Die Playboy-Regatta: Eskapaden, Alkohol und Seeluft
Erste Regatta über den Atlantik Der Playboy mit dem Segel-Spleen
Die Nacht im Oktober 1866 war schon fast vorüber. Wie üblich floss der Alkohol im luxuriösen Union Club in Strömen. Drei schwerreiche New Yorker Playboys lieferten sich im hinteren Teil des Clubs an der Fifth Avenue in Manhattan ein Wortgefecht. Erregt debattierten George Osgood, Pierre Lorillard und James Gordon Bennett junior, wer die schnellste Jacht hat. Sie tauschten Prahlereien und Beleidigungen aus, ein Wort gab das andere.
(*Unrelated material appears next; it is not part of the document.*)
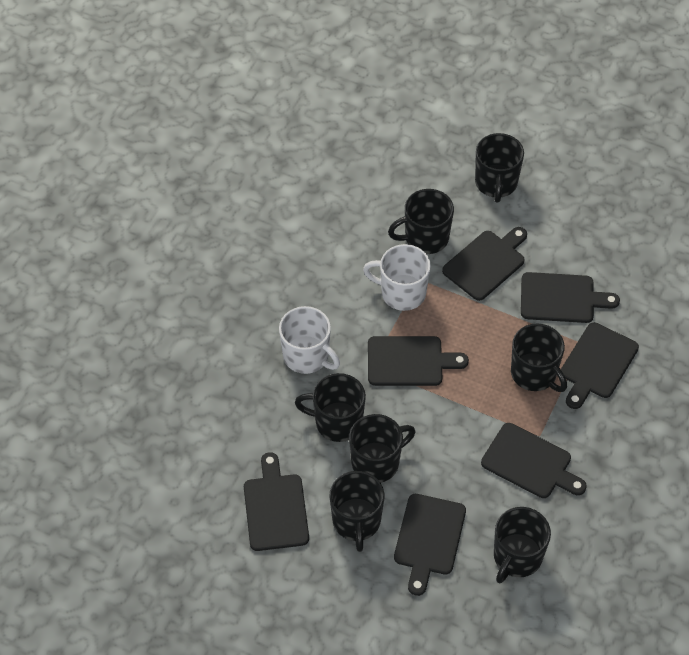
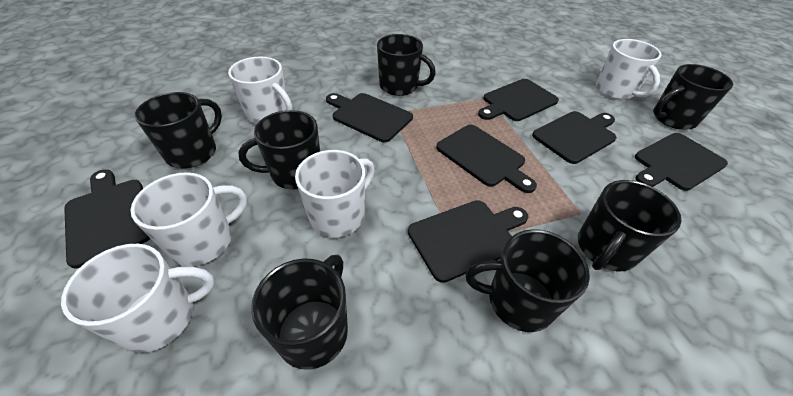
white mug: 2 -> 5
Als der Morgen graute und die Herren betrunken und erschöpft den Club verließen, waren sie eine tollkühne Wette eingegangen.
Wessen Segelboot würde als Erstes im tiefsten Winter den Nordatlantik überqueren? Jeder der drei setzte 30.000 Dollar (heute insgesamt rund 1,35 Millionen Dollar), der Sieger würde alles gewinnen. Es war der Beginn der Bootsrennen über die Weltmeere.
Über die Nacht im Union Club berichteten Zeitungen wie die "New York Sun" oder die "World" in ihren Klatschspalten genüsslich in allen Details. Halb New York begeisterte sich für die kommende Regatta. Insgesamt wurden Wetten über eine Million Dollar platziert - ein gigantischer Betrag, New York City hatte zu dieser Zeit lediglich 1,2 Millionen Einwohner.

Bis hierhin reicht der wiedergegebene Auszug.